* _Problems to solve_:
- A) From the court opinion, reproduce the passage starting at "As Corrected February" and ending at "Ingram, JJ., concur.", switching "Rehearing Denied" to "Rehearing Granted".
- B) State whether each statement below agrees with the court opinion, answering yes or no and quoting the words of the opinion that decide it: (i) Charles L. Woods was the trial judge; (ii) before trial, the Reynoldses dismissed all claims as to Yeager; (iii) the trial court granted the motion for a judgment notwithstanding the verdict.

* _Reading passage_:
****

FRANK PANNELL AND DAPTS, INC.
v.
HUGH ALLEN REYNOLDS



Appeal from Geneva Circuit Court. (CV-90-074). Charles L. Woods, TRIAL JUDGE.

As Corrected February 10, 1995. Rehearing Denied February 10, 1995. Released for Publication May 27, 1995.

Steagall, Hornsby, C. J., and Maddox, Shores, and Ingram, JJ., concur.

The opinion of the court was delivered by: Steagall

STEAGALL, JUSTICE.

Hugh Allen Reynolds sued DAPTS, Inc., doing business as Goodyear Tire and Rental Center, and Frank Pannell and J. T. Yeager, each individually and as agents of DAPTS, alleging breach of contract, fraud, slander, and two separate acts of malicious prosecution; Lisa Reynolds, Hugh Reynolds's wife, also claimed damages for an alleged loss of consortium. Before trial, the Reynoldses dismissed all claims as to Yeager and, as to DAPTS and Pannell, dismissed all claims except the two counts of malicious prosecution and the loss of consortium claim. During trial, the court dismissed one of the malicious prosecution claims as to Pannell. Both Pannell and DAPTS moved for directed verdicts at the close of the Reynoldses' evidence; they renewed the motions at the close of all the evidence, and later, after the jury had returned a verdict for the Reynoldses, they moved for a judgment notwithstanding the verdict. The trial court denied all of those motions.

****

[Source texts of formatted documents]
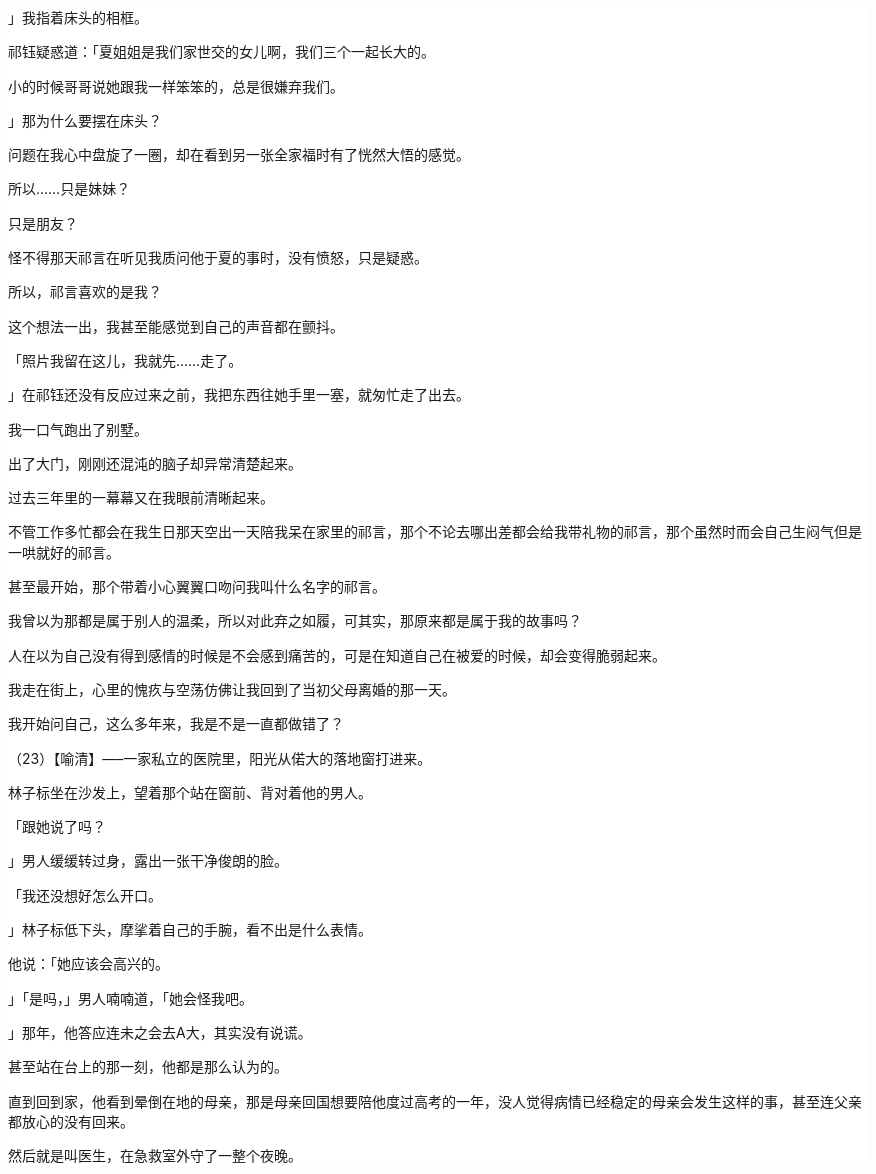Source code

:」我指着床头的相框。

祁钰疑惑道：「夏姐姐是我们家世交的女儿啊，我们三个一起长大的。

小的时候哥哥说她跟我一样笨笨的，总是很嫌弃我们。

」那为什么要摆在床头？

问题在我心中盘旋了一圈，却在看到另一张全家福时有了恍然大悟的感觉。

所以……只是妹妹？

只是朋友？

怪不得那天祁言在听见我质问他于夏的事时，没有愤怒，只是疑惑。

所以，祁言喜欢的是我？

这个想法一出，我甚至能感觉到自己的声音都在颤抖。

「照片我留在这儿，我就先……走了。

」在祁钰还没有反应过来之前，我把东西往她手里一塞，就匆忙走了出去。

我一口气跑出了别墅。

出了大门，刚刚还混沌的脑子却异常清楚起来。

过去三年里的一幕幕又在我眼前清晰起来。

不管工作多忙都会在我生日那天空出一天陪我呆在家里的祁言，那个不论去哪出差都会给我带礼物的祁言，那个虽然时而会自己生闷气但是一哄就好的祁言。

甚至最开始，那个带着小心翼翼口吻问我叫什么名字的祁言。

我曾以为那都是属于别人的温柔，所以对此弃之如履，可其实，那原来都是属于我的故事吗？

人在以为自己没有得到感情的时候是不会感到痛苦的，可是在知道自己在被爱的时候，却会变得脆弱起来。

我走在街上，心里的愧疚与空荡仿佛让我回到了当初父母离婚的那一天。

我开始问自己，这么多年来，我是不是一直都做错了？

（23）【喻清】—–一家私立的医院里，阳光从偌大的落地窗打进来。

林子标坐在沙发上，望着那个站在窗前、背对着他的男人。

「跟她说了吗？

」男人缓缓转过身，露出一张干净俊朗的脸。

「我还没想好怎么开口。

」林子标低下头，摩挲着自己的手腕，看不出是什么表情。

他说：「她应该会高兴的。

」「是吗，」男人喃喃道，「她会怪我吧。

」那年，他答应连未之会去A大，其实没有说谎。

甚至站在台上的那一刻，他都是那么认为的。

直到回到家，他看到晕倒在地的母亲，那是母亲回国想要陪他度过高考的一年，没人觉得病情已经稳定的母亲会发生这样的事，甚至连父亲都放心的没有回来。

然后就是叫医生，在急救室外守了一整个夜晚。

****

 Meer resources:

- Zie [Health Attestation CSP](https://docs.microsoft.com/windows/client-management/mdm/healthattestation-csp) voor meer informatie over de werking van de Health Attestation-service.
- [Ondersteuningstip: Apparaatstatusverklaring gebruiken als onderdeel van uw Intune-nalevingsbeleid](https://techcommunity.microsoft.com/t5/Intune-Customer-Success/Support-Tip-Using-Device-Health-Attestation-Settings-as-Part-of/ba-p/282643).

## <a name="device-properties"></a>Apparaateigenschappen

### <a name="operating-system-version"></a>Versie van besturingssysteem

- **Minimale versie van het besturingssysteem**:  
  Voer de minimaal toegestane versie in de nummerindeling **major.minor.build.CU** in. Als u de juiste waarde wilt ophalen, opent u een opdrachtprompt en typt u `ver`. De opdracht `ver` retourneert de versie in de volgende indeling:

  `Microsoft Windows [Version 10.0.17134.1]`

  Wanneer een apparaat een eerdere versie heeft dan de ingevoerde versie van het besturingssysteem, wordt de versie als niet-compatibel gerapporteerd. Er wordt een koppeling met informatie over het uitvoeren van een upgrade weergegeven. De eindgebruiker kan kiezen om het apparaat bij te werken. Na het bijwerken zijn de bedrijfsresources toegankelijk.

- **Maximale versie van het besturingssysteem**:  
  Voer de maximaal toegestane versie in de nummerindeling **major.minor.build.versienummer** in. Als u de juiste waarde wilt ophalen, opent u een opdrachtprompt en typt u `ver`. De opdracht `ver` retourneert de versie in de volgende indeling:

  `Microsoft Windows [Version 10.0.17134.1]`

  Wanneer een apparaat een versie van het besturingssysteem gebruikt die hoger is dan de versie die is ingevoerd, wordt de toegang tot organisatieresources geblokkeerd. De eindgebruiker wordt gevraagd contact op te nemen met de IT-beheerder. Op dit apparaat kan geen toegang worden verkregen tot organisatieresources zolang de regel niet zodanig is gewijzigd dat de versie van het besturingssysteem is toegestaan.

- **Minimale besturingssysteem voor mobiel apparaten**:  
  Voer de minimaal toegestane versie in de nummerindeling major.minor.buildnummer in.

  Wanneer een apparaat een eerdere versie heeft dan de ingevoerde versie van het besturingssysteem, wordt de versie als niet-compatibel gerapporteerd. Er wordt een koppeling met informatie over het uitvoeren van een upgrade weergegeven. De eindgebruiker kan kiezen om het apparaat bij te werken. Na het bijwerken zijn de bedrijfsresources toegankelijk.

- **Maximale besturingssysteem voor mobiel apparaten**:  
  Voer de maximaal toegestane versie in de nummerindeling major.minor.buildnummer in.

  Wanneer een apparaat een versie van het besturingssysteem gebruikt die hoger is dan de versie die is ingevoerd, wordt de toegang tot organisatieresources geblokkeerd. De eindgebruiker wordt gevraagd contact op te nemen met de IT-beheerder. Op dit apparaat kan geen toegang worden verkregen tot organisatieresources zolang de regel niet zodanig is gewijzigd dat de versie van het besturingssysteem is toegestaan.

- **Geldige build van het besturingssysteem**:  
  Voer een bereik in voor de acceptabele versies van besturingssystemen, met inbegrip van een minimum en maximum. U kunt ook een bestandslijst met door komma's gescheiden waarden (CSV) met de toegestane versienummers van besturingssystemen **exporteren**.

****

* _Numbered responses_:
- A)
As Corrected February 10, 1995. Rehearing Granted February 10, 1995. Released for Publication May 27, 1995.

Steagall, Hornsby, C. J., and Maddox, Shores, and Ingram, JJ., concur.

- B)
(i) Yes: "Charles L. Woods, TRIAL JUDGE."
(ii) Yes: "Before trial, the Reynoldses dismissed all claims as to Yeager"
(iii) No: "The trial court denied all of those motions."